Dans la procédure de divorce, les ex époux vont devoir payer des droits d’enregistrement. A quoi correspondent-ils ? Quels en sont les effets ?

Qu’est-ce qu’un droit de partage ?

Le droit de partage ou droit d’enregistrement est un impôt. Dans une procédure de divorce ce droit de partage est dû au partage des biens communs ou indivis des époux.

Les époux doivent, en effet, procéder à la liquidation de la communauté ou de l’indivision. Cette liquidation va permettre d’attribuer les biens communs ou indivis à l’un ou l’autre des époux.

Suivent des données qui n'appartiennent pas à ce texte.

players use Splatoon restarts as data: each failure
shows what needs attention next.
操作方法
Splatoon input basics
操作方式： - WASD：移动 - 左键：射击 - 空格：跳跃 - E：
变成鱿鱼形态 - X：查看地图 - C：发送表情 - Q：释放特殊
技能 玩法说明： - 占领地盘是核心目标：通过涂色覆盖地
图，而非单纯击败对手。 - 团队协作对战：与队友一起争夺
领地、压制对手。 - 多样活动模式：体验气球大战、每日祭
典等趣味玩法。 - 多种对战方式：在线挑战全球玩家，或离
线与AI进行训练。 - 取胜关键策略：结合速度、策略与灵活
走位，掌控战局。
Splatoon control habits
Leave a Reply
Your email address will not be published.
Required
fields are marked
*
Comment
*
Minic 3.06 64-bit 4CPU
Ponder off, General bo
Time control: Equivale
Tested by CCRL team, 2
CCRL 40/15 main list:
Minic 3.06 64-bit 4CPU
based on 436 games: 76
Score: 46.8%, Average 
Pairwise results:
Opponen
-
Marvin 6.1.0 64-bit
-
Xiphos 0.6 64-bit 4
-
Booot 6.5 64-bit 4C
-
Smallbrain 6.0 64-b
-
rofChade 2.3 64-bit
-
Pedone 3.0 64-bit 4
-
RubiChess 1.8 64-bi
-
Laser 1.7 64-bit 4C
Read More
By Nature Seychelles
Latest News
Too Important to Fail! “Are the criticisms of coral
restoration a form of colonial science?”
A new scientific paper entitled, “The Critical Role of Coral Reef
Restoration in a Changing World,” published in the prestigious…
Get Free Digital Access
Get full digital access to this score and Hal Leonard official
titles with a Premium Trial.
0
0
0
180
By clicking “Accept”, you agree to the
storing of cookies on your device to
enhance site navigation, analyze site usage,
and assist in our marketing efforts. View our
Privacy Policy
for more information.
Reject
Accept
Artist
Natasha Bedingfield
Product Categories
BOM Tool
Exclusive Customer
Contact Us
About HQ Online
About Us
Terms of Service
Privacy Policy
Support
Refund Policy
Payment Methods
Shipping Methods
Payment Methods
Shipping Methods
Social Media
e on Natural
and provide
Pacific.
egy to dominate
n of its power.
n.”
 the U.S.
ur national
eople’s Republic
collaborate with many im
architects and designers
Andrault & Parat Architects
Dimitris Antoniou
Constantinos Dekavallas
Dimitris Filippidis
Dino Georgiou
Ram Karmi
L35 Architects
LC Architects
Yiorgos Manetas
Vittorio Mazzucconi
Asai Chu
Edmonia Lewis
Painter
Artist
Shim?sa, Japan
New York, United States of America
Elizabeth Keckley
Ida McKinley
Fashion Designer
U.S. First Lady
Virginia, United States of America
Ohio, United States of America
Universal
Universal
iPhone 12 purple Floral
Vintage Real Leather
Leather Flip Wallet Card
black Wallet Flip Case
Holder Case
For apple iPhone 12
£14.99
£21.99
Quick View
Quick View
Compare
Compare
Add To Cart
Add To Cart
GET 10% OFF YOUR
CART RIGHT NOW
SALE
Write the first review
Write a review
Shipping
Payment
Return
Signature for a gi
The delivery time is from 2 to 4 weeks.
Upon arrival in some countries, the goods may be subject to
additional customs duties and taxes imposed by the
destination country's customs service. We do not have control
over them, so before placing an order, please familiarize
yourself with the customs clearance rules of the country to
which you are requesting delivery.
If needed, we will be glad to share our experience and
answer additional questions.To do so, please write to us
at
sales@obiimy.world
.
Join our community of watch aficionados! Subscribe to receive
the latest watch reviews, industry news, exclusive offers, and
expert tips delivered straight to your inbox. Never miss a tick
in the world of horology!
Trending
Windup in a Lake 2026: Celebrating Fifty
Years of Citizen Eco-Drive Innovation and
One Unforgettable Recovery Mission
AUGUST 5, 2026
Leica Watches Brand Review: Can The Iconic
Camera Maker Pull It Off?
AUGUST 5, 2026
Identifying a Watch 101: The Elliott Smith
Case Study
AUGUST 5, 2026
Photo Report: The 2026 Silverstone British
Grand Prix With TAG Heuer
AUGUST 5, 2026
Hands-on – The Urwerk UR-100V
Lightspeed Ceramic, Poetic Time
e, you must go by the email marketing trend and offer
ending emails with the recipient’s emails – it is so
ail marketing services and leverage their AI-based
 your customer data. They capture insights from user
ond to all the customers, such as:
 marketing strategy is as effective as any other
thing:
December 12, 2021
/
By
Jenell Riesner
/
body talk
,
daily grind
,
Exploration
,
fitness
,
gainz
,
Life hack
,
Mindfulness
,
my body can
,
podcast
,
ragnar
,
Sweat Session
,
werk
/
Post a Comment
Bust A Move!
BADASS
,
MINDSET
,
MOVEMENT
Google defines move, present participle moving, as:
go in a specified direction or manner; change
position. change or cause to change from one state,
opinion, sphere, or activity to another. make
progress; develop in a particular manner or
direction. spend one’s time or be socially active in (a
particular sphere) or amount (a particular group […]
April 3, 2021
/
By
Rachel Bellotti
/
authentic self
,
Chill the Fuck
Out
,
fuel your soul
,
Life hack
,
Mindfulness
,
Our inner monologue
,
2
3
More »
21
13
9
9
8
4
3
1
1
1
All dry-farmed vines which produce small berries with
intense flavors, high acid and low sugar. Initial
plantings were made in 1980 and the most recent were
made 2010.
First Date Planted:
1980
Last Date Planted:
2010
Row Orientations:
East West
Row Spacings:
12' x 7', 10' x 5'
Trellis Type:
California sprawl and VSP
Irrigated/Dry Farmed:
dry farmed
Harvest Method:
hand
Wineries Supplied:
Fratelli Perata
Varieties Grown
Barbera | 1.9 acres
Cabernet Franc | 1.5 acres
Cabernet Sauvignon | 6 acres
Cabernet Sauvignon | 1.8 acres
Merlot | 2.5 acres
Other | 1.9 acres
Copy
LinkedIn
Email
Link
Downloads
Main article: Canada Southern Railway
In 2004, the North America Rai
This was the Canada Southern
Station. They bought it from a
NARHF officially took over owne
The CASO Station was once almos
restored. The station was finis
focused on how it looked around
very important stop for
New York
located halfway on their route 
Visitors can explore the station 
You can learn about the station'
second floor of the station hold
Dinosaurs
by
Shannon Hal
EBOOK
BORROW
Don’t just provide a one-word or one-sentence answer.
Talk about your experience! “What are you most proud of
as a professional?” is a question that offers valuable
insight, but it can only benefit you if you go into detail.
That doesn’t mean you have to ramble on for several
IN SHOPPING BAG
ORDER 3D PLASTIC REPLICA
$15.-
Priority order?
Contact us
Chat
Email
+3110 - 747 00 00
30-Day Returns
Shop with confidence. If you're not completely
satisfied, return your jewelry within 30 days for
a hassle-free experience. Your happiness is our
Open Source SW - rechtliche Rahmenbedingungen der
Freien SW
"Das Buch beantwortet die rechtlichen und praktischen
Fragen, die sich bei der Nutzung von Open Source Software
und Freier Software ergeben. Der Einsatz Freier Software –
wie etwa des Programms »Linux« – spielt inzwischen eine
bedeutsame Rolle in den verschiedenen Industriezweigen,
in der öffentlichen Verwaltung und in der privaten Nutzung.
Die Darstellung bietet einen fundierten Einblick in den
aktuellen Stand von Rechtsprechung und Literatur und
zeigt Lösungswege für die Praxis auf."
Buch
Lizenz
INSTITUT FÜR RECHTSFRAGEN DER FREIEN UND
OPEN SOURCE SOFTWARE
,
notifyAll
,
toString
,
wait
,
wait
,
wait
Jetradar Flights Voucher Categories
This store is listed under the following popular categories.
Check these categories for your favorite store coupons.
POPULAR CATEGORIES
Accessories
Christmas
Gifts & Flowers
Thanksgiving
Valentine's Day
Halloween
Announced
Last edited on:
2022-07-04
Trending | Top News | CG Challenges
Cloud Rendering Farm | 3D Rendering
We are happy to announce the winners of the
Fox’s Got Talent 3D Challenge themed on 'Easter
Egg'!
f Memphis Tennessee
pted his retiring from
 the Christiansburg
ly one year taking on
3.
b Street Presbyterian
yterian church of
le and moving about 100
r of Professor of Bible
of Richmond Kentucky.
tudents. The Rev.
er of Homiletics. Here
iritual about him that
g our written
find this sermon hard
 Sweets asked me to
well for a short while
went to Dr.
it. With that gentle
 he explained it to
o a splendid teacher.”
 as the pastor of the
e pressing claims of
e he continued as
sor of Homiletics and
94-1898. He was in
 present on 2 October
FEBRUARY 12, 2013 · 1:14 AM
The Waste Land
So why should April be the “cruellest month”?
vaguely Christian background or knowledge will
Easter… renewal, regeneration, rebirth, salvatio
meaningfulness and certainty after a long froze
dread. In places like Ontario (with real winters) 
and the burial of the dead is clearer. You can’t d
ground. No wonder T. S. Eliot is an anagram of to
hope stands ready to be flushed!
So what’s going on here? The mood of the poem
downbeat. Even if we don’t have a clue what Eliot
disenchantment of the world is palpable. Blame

L’infraction est constituée si sont réunis trois éléments : Les services fiscaux vont percevoir un droit de partage suite à la répartition. Dans le divorce par consentement mutuel, la convention de divorce doit mentionner le droit de partage.

Comment calculer son montant ?

Le partage est calculé en fonction de la valeur du patrimoine. Il faut prendre la totalité de l’actif net et déduire le passif de la communauté.

L’actif net comprend tous les biens meubles et immobiliers partagés situés en France et à l’étranger ainsi que le partage des récompenses. Le passif comprend toutes les dettes propres de chaque époux ainsi que les récompenses. Dans le cadre du divorce par consentement mutuel le droit de partage est dû à raison du jugement qui homologue la convention de divorce.

A noter : Si l’un des époux qui bénéficie de l’aide juridictionnelle, le partage est exonéré de droits.